Australia Cyber Security Act and SOCI Act overlap

The clearest statutory overlap is ransomware payment reporting. The Cyber Security Act treats an entity as a reporting business entity if it is a responsible entity for a critical infrastructure asset to which Part 2B of the SOCI Act applies. That means a SOCI status assessment is not just background context; it can be the fact that brings an impacted entity into Cyber Security Act ransomware reporting.

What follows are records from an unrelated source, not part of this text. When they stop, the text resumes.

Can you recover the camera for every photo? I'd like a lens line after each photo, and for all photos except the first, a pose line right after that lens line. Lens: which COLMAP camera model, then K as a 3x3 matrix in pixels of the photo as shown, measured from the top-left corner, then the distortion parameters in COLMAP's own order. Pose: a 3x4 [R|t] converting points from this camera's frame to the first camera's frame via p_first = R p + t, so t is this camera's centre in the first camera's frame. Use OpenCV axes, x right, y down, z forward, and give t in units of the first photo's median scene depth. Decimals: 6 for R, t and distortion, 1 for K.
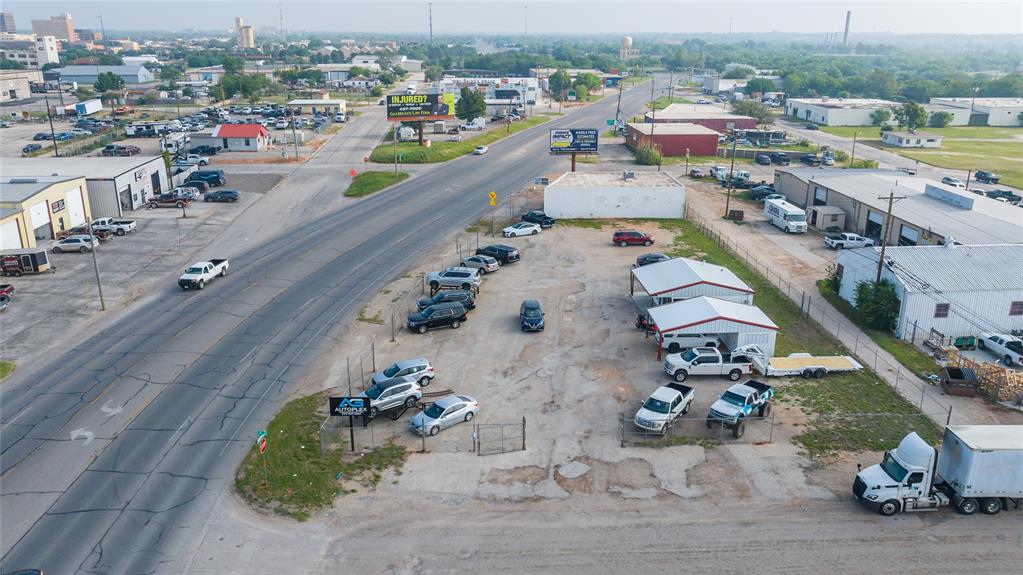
lens RADIAL K [[777.5, 0, 511.5], [0, 777.5, 287.5], [0, 0, 1]] dist [-0.016586, 0.005023]
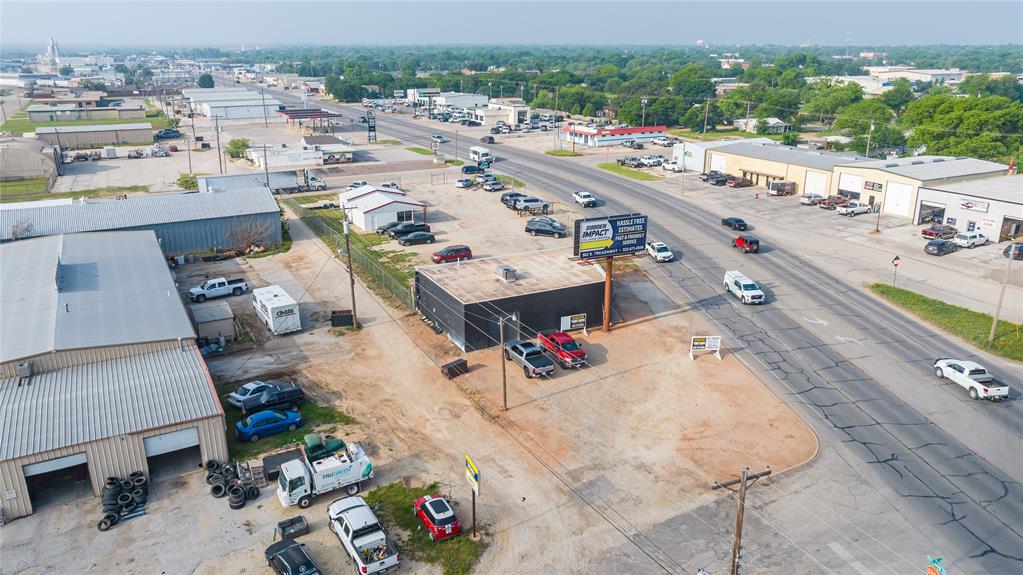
lens RADIAL K [[737.8, 0, 522.6], [0, 737.8, 283.6], [0, 0, 1]] dist [-0.008581, -0.000839]
pose [[-0.901784, 0.124783, -0.413782, 0.477102], [-0.145580, 0.813759, 0.562675, -0.587135], [0.406931, 0.567649, -0.715669, 1.754724]]
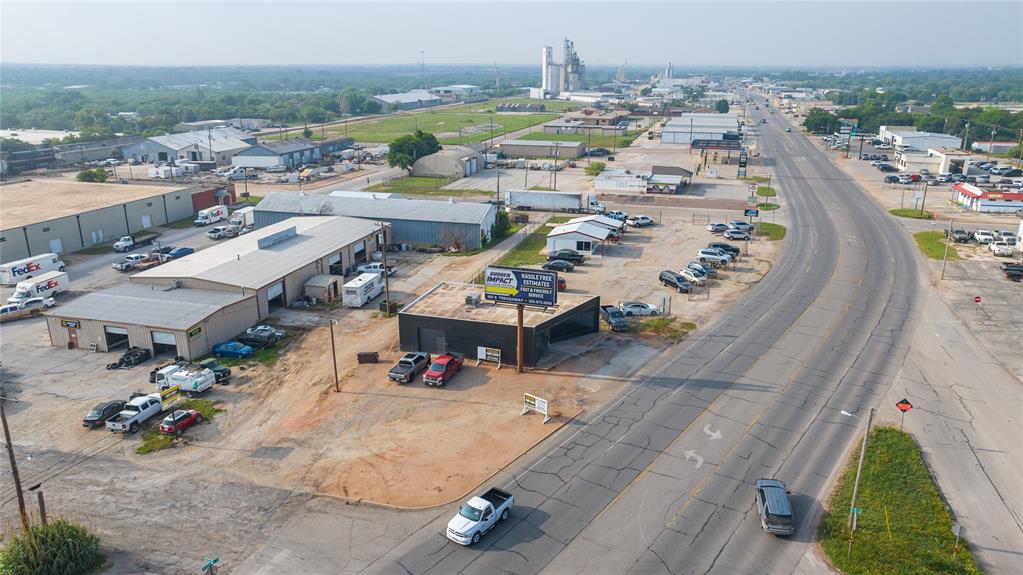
lens RADIAL K [[726.3, 0, 518.0], [0, 726.3, 274.2], [0, 0, 1]] dist [-0.014779, -0.000695]
pose [[-0.943036, -0.099636, 0.317420, -0.137742], [0.098989, 0.826856, 0.553633, -0.672127], [-0.317622, 0.553517, -0.769893, 1.838855]]
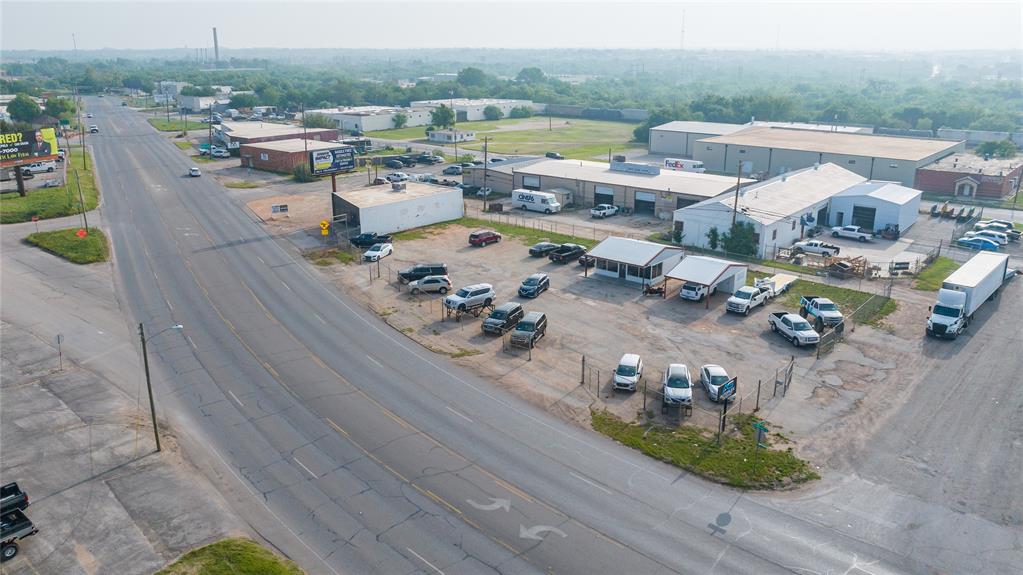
lens RADIAL K [[756.6, 0, 515.7], [0, 756.6, 286.1], [0, 0, 1]] dist [-0.013061, -0.001265]
pose [[0.692614, -0.221454, 0.686472, -0.566027], [0.230033, 0.969825, 0.080772, -0.074006], [-0.683646, 0.101967, 0.722656, 0.208172]]
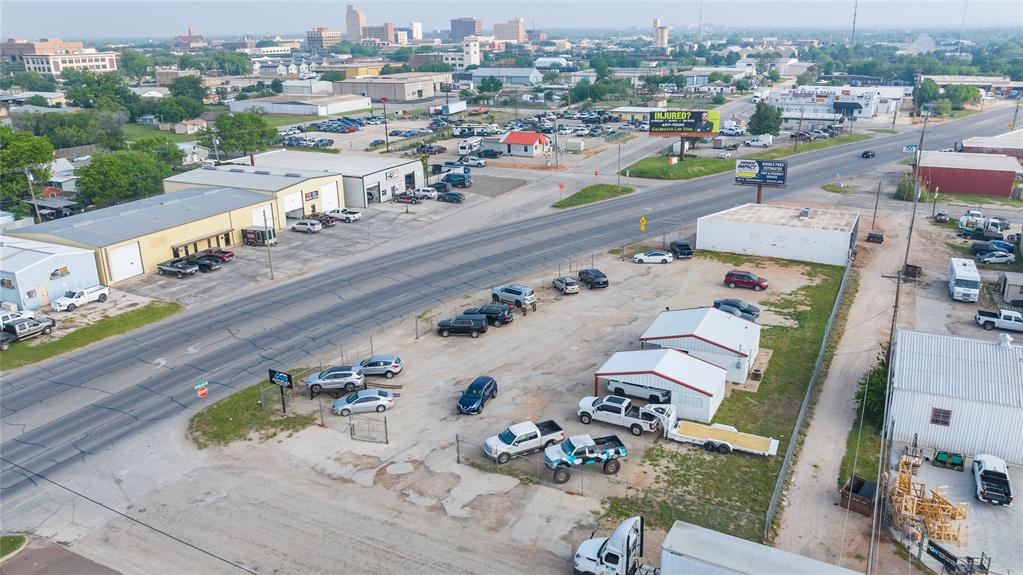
lens RADIAL K [[771.4, 0, 514.8], [0, 771.4, 286.5], [0, 0, 1]] dist [-0.009753, -0.002966]
pose [[0.862841, 0.143268, -0.484748, 0.377908], [-0.140093, 0.989204, 0.042999, -0.057814], [0.485675, 0.030808, 0.873597, 0.021906]]
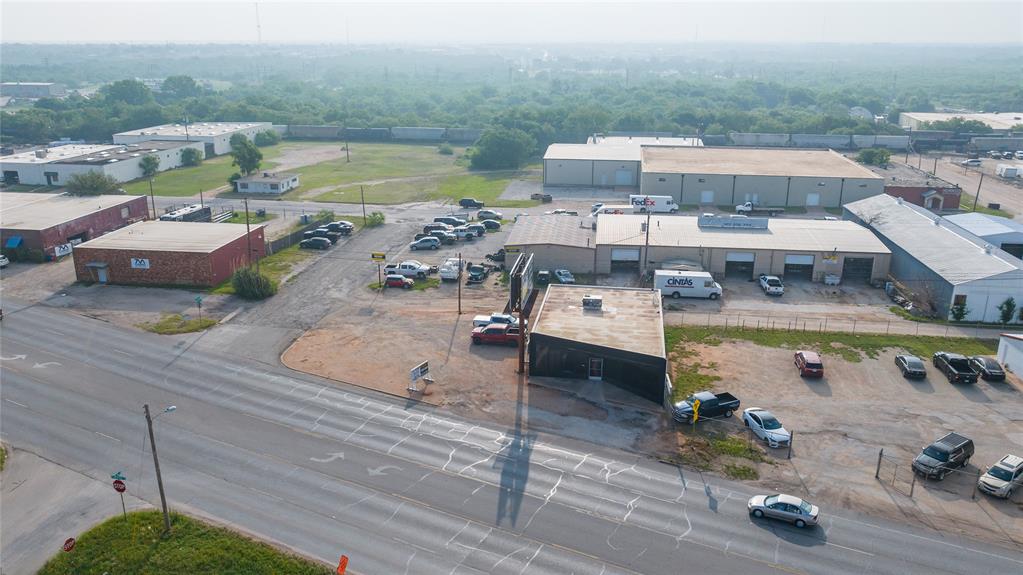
lens RADIAL K [[771.4, 0, 514.8], [0, 771.4, 286.5], [0, 0, 1]] dist [-0.009753, -0.002966]
pose [[0.193646, -0.303127, 0.933068, -0.613391], [0.308600, 0.921614, 0.235360, -0.414603], [-0.931272, 0.242368, 0.272012, 1.056053]]
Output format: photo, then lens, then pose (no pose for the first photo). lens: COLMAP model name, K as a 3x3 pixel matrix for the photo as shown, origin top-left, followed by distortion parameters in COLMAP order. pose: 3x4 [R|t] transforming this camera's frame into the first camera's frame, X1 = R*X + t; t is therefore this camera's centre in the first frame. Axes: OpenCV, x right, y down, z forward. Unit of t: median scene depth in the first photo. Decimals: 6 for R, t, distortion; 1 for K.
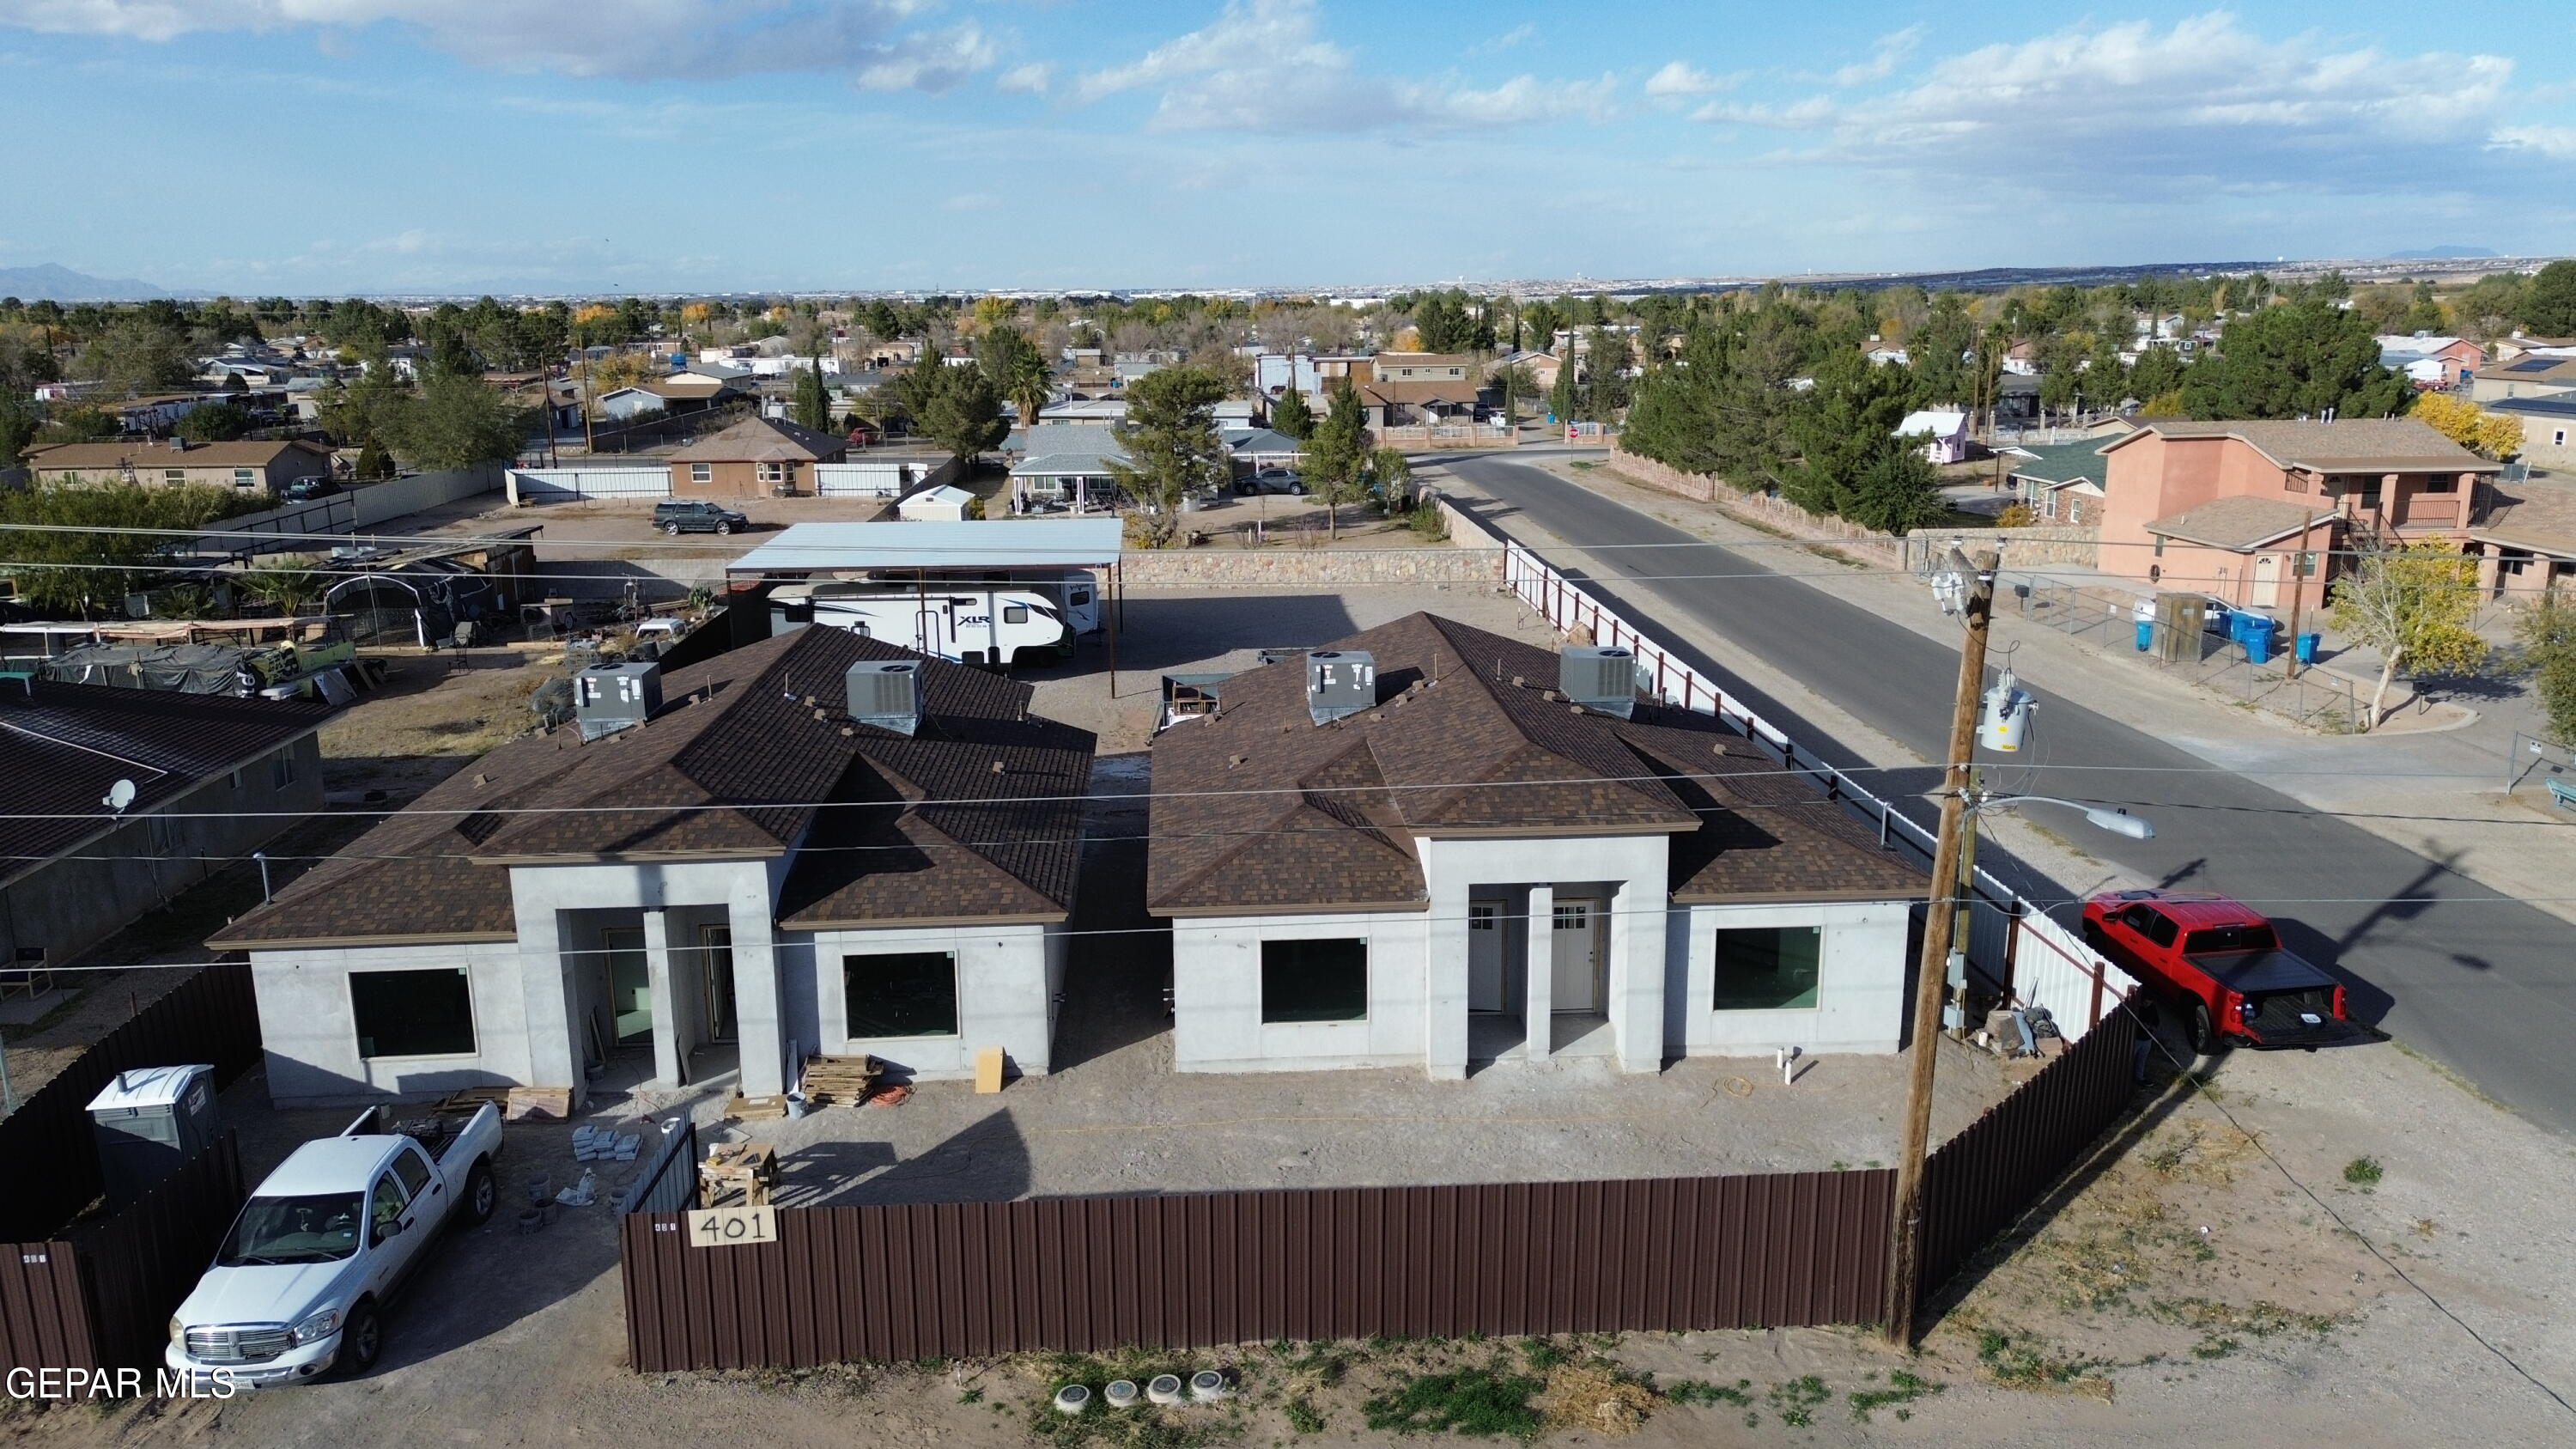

Keep the SOCI scope analysis separate from the Cyber Security Act event analysis. The SOCI record should show the asset, sector, responsible entity, and whether Part 2B applies. The Cyber Security Act record should show whether there is a cyber security incident, a demand, a ransomware payment or benefit, and the 72-hour reporting clock if a payment is made or discovered.

The overlap analysis should start with an asset register entry, not a generic cyber incident ticket. For SOCI purposes, the useful record identifies the asset, why it is treated as a critical infrastructure asset, the responsible entity, and whether the relevant SOCI Part applies to the asset.

For risk management program overlap, keep the Cyber Security Act incident evidence beside the SOCI all-hazards record but do not make them substitutes. Home Affairs guidance for the critical infrastructure risk management program describes material-risk work across cyber and information security, personnel, supply chain, and physical or natural hazards. A ransomware event may inform that program, but the Cyber Security Act ransomware report still needs its own payment, demand, and communication fields.

For a SOCI responsible entity, the ransomware question is not limited to annual turnover. Cyber Security Act section 26 includes responsible entities for critical infrastructure assets to which SOCI Part 2B applies. The ransomware rules separately prescribe a turnover threshold for other businesses, but SOCI responsible-entity status should be checked first when a critical infrastructure asset is affected.

The report clock is triggered by the ransomware payment facts, not by completion of the broader incident investigation. The Cyber Security Act requires the ransomware payment report within 72 hours of making the payment or becoming aware the payment has been made, whichever applies. The rules state that report information is required only to the extent the entity knows it or can find it by reasonable search or enquiry within that 72-hour period.

The Cyber Security Act smart-device regime is a product compliance track. The smart-device rules apply to consumer grade relevant connectable products that are intended, or likely, to be used for personal, domestic, or household use or consumption, with listed exclusions such as desktop or laptop computers, tablets, smartphones, therapeutic goods, road vehicles, and road vehicle components.

That product track can sit beside, but should not be blended with, SOCI obligations. A consumer energy product or connected device may need product-scope, security-standard, statement-of-compliance, support-period, and security-issue-reporting evidence. A critical-infrastructure operator may separately need SOCI asset, responsible-entity, incident-reporting, and risk-management evidence. The same incident can touch both tracks, but each track needs its own source, owner, trigger, and record.

The most useful overlap record is a two-column evidence file: one side for Cyber Security Act obligations and one side for SOCI Act obligations. Each row should show the source provision, factual trigger, accountable owner, evidence, report or action taken, and unresolved assumptions.

For a ransomware incident affecting a critical infrastructure asset, the record should be specific enough to prove why the entity was or was not a Cyber Security Act reporting business entity, whether SOCI Part 2B applied, whether a ransomware payment was made by the entity or on its behalf, and what information was known or reasonably searchable within the reporting period.